Passo a passo do reflorestamento

“O primeiro passo foi o diagnóstico de áreas degradadas que necessitam de intervenção do homem para o pleno desenvolvimento da vegetação nativa. Depois, levantamos algumas informações gerais sobre as propriedades agropecuárias localizadas no entorno dos rios Sergipe e Cotinguiba e dialogamos com seus responsáveis, com o objetivo e de definir o local do reflorestamento”, detalhou o técnico agropecuário do projeto, Jamisson Santos.

“No momento estamos realizando o cercamento para isolar a área da ação de agentes externos, como animais e até o próprio homem. O próximo passo é abrir as covas em que serão plantadas as mudas, no início do período chuvoso. Feito isso, realizamos o processo de controle das plantas invasoras e pragas, a adubação inicial e só então plantamos as mudas”, completou Jamisson.

Por que restaurar?

O engenheiro florestal Thadeu Ismerim esclarece que o reflorestamento contribui para o equilíbrio ambiental e para a preservação de rios e nascentes, pois protegem o solo que está em seu entorno, por meio das chamadas matas ciliares. “A vegetação ciliar tem como função, dentre outras, a regularização hidrológica, o controle da erosão e do assoreamento dos cursos d’água e reservatórios. Assim, ações de restauração florestal nessas áreas são primordiais para o manejo correto de bacias hidrográficas, garantindo a qualidade e quantidade da água e a biodiversidade”, explicou o engenheiro.

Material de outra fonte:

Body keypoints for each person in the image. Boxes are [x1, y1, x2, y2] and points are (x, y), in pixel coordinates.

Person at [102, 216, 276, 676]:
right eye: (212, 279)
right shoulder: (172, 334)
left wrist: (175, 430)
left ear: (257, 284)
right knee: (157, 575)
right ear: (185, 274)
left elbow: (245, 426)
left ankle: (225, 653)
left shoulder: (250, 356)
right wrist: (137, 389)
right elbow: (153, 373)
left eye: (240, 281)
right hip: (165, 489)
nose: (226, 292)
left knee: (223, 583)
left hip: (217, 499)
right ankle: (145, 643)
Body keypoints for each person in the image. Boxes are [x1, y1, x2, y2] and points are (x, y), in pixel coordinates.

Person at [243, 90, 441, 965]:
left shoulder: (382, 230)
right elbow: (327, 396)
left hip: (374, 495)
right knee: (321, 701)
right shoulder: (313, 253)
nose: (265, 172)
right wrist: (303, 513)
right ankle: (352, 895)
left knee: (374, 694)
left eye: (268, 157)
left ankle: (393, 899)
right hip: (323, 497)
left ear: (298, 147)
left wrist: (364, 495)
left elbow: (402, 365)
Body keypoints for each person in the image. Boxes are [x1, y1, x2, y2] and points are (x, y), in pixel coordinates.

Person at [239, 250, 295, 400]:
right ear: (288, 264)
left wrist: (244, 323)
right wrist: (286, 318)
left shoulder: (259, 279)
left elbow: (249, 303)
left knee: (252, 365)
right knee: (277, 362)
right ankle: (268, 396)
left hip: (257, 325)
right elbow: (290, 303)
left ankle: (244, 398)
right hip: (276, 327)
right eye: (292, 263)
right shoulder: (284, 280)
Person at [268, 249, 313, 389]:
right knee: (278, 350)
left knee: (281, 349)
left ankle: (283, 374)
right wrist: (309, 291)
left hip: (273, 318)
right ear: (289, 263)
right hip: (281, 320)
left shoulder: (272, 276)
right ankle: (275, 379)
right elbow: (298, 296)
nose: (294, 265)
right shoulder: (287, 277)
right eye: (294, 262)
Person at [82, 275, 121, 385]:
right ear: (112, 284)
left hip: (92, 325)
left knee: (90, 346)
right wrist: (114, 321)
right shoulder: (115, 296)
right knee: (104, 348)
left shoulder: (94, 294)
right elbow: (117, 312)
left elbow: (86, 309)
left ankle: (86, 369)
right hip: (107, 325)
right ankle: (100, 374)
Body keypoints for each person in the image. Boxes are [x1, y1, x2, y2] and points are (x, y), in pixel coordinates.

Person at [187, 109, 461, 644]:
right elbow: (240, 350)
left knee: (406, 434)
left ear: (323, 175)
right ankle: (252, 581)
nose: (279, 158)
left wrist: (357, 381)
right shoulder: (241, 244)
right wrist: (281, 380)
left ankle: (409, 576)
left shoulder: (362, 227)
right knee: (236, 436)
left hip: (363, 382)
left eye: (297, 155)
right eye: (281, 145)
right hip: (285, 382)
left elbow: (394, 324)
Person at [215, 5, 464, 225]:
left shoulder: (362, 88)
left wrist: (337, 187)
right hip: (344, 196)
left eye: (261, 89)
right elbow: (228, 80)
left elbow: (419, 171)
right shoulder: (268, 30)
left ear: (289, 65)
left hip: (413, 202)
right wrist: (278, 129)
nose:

Ele aponta que as matas ciliares são o tipo de vegetação que mais sofrem pelas ações antrópicas, principalmente, com o desmatamento para uso alternativo do solo para atividades agropecuárias. “Estas ações são mais preocupantes ainda por se tratar de uma região que tem papel fundamental na sustentabilidade ambiental de uma bacia hidrográfica, até por isso, é considerada como área de preservação permanente pelo Novo Código Florestal (Lei Federal nº 12.651/2012)”, lamentou.

Sobre o Projeto Azahar

Além das ações restauração Florestal, o Projeto Azahar: Flor de Laranjeiras é desenvolvido tendo como eixos fundamentais a educação ambiental, o monitoramento hídrico e as pesquisas científicas. Desde o primeiro semestre de 2019, o projeto é desenvolvido inteiramente voltado para os rios Sergipe e Cotinguiba, atingindo prioritariamente as comunidades de Pedra Branca e Bom Jesus, ambas localizadas no município de Laranjeiras

O intuito é contribuir com a promoção da segurança hídrica na região, por meio da racionalização, conscientização e efetivação de um projeto de educação que contribua para o aproveitamento, o cuidado ambiental e com os recursos hídricos.